While nature itself doesn’t play a villainous role in “Trollhunter,” the craggy mountains, majestic fjords and dense forests of Western Norway provide a stunning backdrop in this faux-documentary about a group of at-first-skeptical student filmmakers who tag along with a grizzled, government-employed poacher of folkloric beasts as he makes his rounds. Seriously, you’ll either have nightmares for weeks or find yourself longing to visit the Norwegian countryside after watching this one.
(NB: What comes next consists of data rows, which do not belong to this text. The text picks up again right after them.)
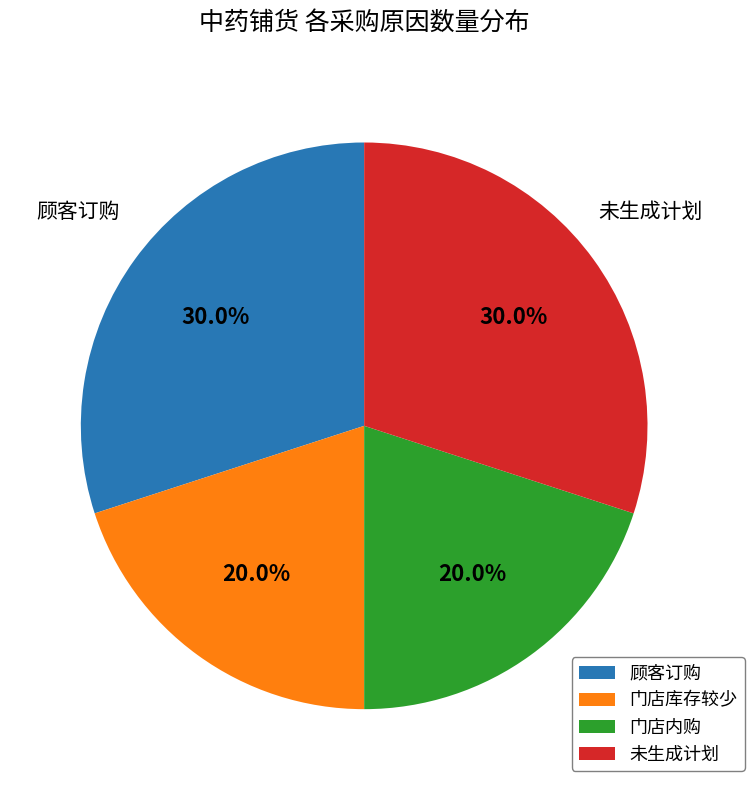

How much of the chart is everything except 门店内购?

80.0%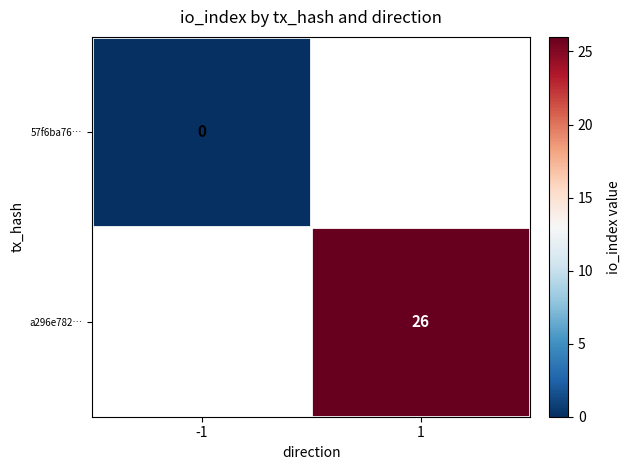

Which series has the widest spread of values?

57f6ba76…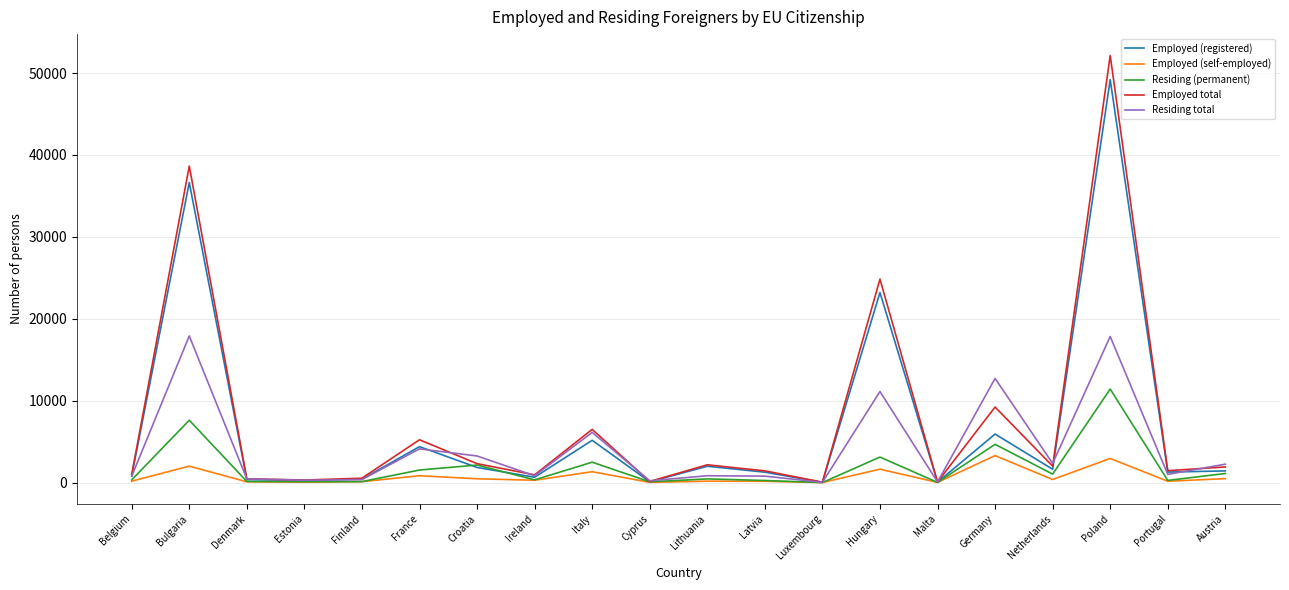

The value of Employed total at Croatia is 2315. True or false?

True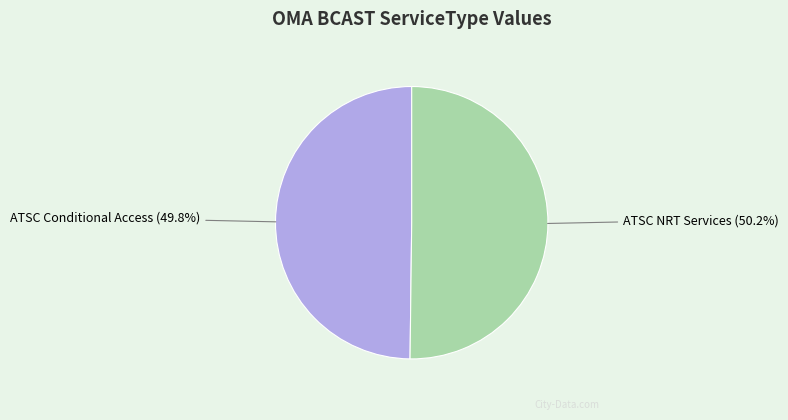

Is there a majority slice in this chart?

Yes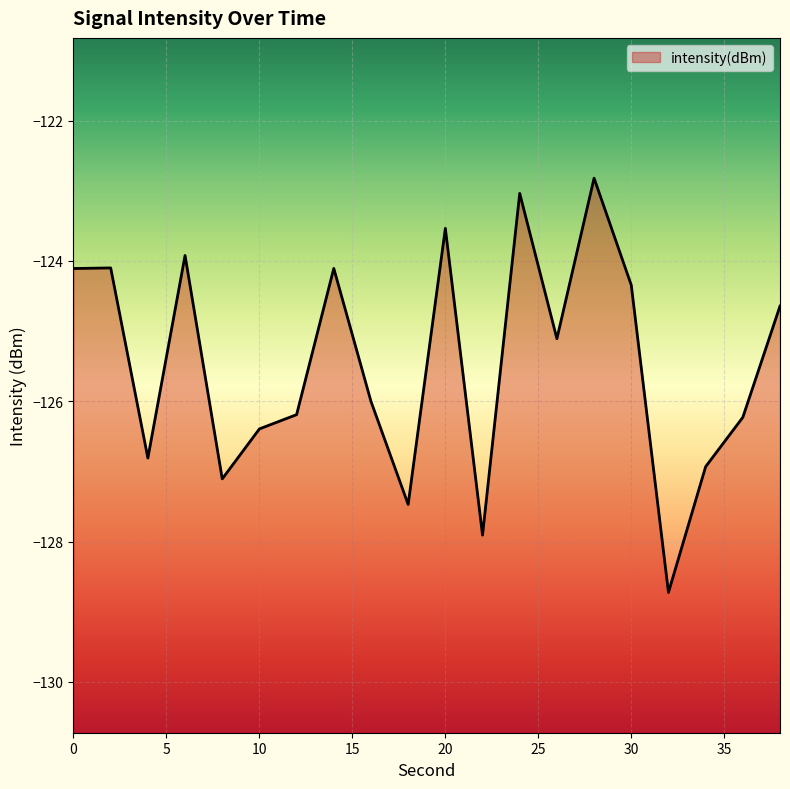

Reading right to left, list all the values displayed in this chart.

38=-124.6	36=-126.2	34=-126.9	32=-128.7	30=-124.3	28=-122.8	26=-125.1	24=-123.0	22=-127.9	20=-123.5	18=-127.5	16=-126.0	14=-124.1	12=-126.2	10=-126.4	8=-127.1	6=-123.9	4=-126.8	2=-124.1	0=-124.1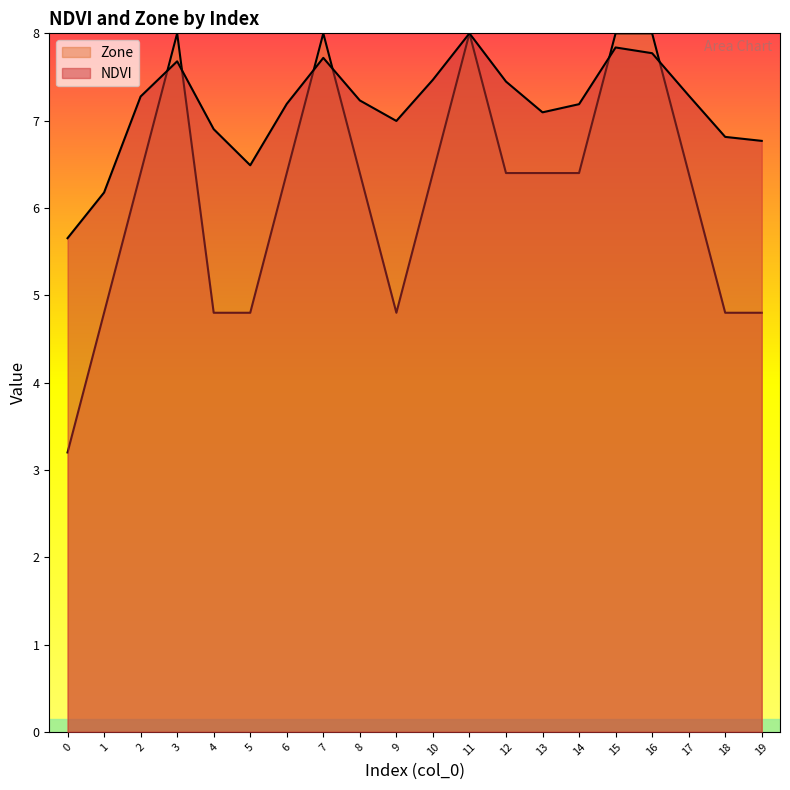

List the labels in order of NDVI value, largest first.

11, 15, 16, 7, 3, 10, 12, 17, 2, 8, 6, 14, 13, 9, 4, 18, 19, 5, 1, 0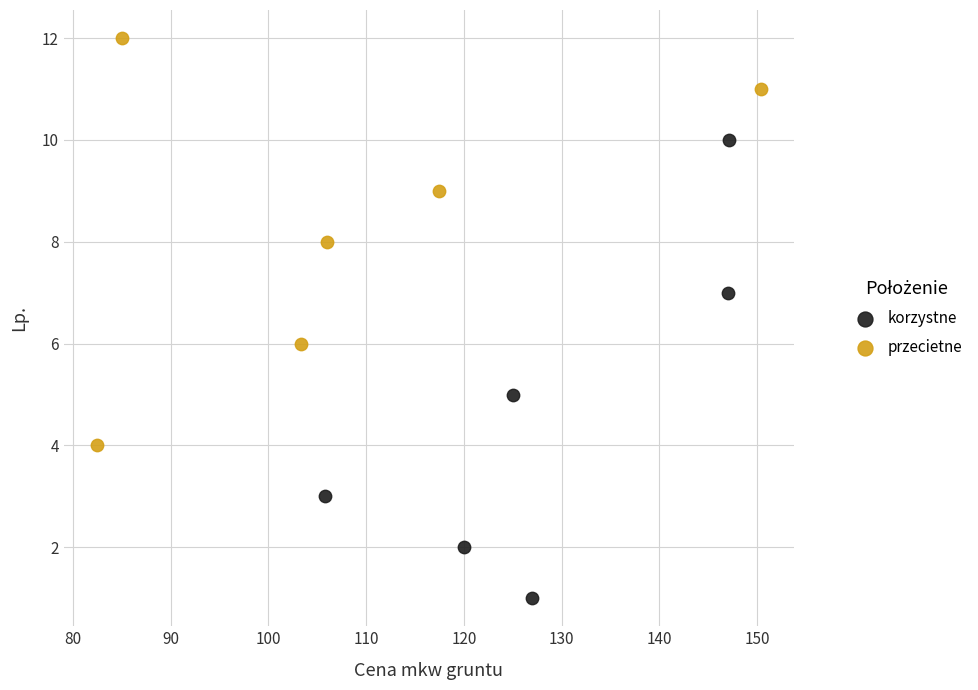

Which series contains the lowest Y value?

korzystne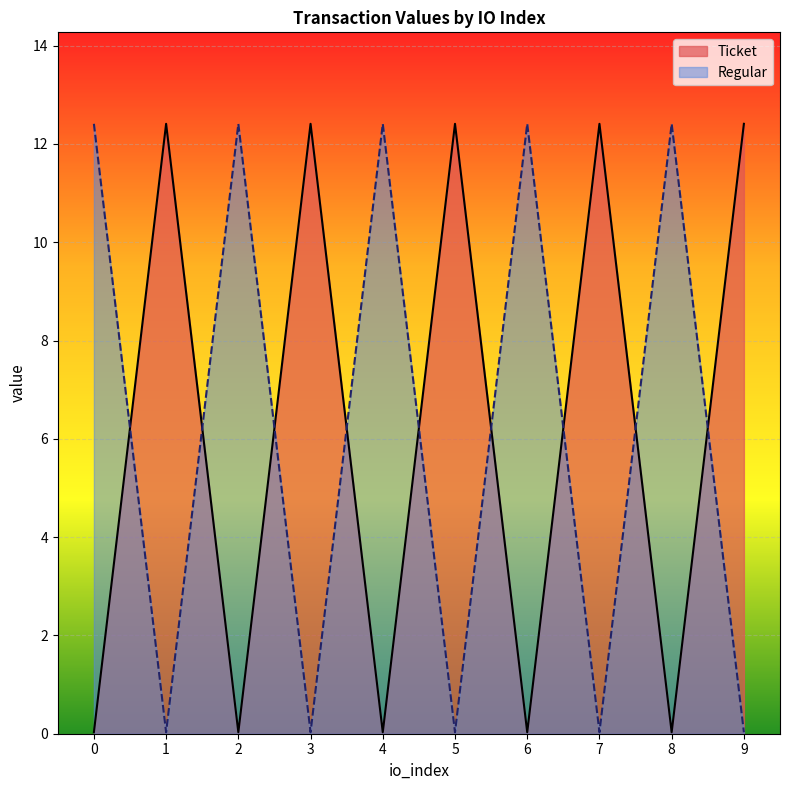

How many lines are shown in the chart?

2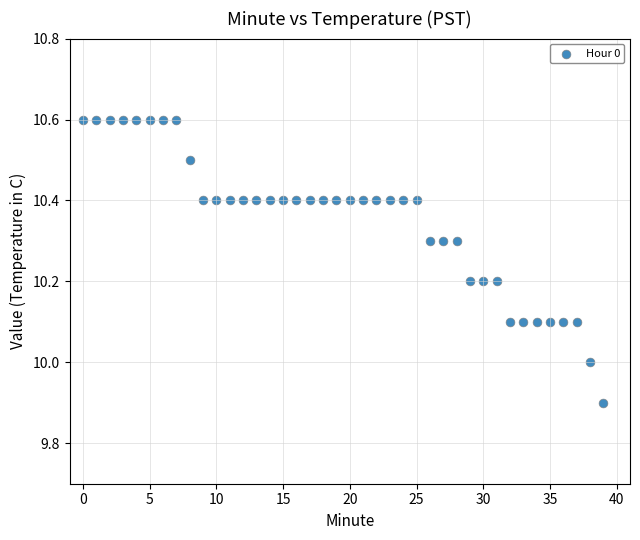

What is the range of Y values (max minus min)?

0.7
The scene where the dreaded, three-headed Tusseladd emerges from the darkness of the forest is as thrilling as it gets.

'Wrong Turn' (2003)

Sort of an arborous take on the “The Hills Have Eyes” in which a family of hideously deformed mutant cannibal baddies are transported from the Nevada desert to the backwoods of West Virginia, “Wrong Turn” makes use of its ominous sylvan setting quite nicely. (Ontario filled in for the Mountain State for the production.)

Like many a horror film before it, “Wrong Turn” plays into our fears of being lost — and hunted — in the woods and doesn’t offer anything incredibly groundbreaking in terms of storytelling. But with buckets of gore, some thrilling action sequences including one set high up in the trees and villains (Three Finger, Saw-Tooth and One Eye) with faces (courtesy Stan Winston) that only the mother of a trio of inbred mountain men could love, “Wrong Turn” is a cut — or slash, rather — above the rest.